In conclusion: Women are wearing pounds and pounds of extensions. The landscape of coiffure has changed dramatically. What was formerly perceived as elegantly tressy is now seen as verging on balding. No gal feels she has currency unless she has ramparts of fakery adorning her scalp.
In fairness to hair, it should be pointed out that hair is merely trying to keep pace with the other features of madam's appearance. Coiffures are on a frantic quest to compete with dramatic, pneumatic increases in the size of bust, lips, lashes and high heels. So cut hair some slack and let her have her historical, hysterical moment.
Now what about us men? During Charles II's reign the dudes were every bit as wiggy and powdered as their women, if not more so. I wish that were the case today. Alas, no. While women are busy adopting ever more outrageous coiffures, men seem to be headed in the opposite direction, radically and lazily simplifying their tonsorial approach. Scruffy beards and shaved heads are the norm.
I, for one, look back nostalgically at the era when men made more of an effort. I miss those halcyon days of comb-overs, hair plugs, and aerosol scalp-flocking. And rugs! Remember when toupees were ubiquitous and the men who wore them strenuously avoided roller coasters at all costs?
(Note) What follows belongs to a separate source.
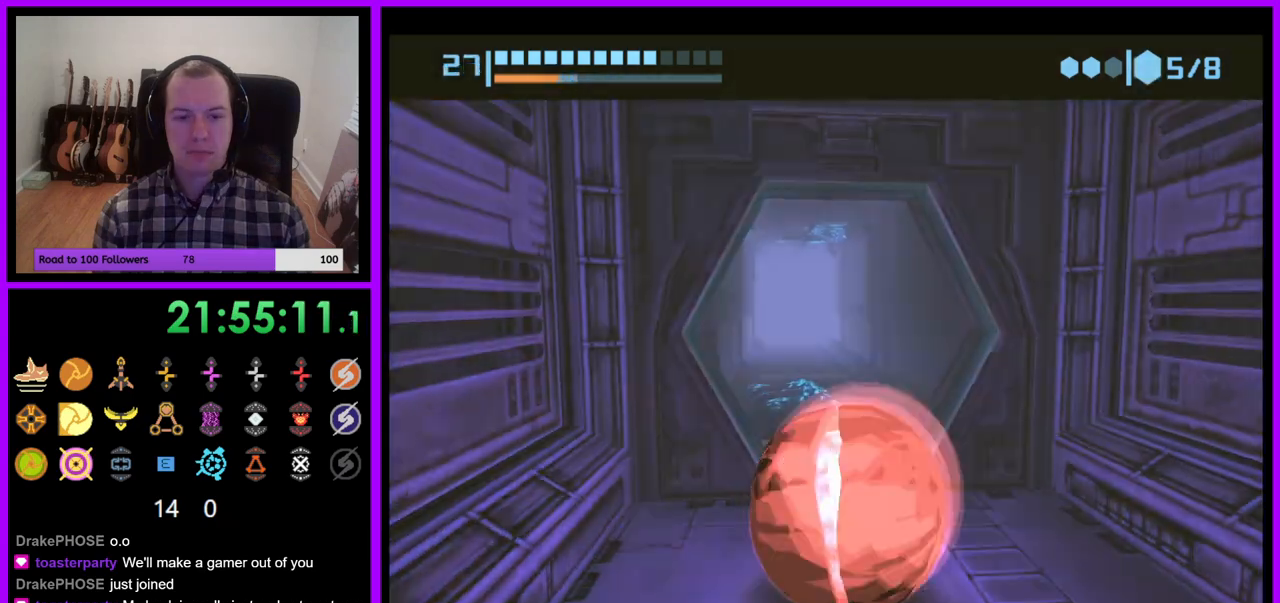
{"buttons": ["B"], "left_stick": "up", "right_stick": "center", "events": []}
There was something so appealingly poignant about the wearer's delusion.
Back to the 17th century and the reign of Charles II: Lest I have painted a too rosy picture of life back then —or no picture at all — let me remind you that the Black Death was sweeping through Europe at this time, and Samuel Pepys was dithering and journaling about whether or not he should buy a new wig.
Was he worried about the cost? No. He was convinced that any new purchase would be fabricated from plague victim hair.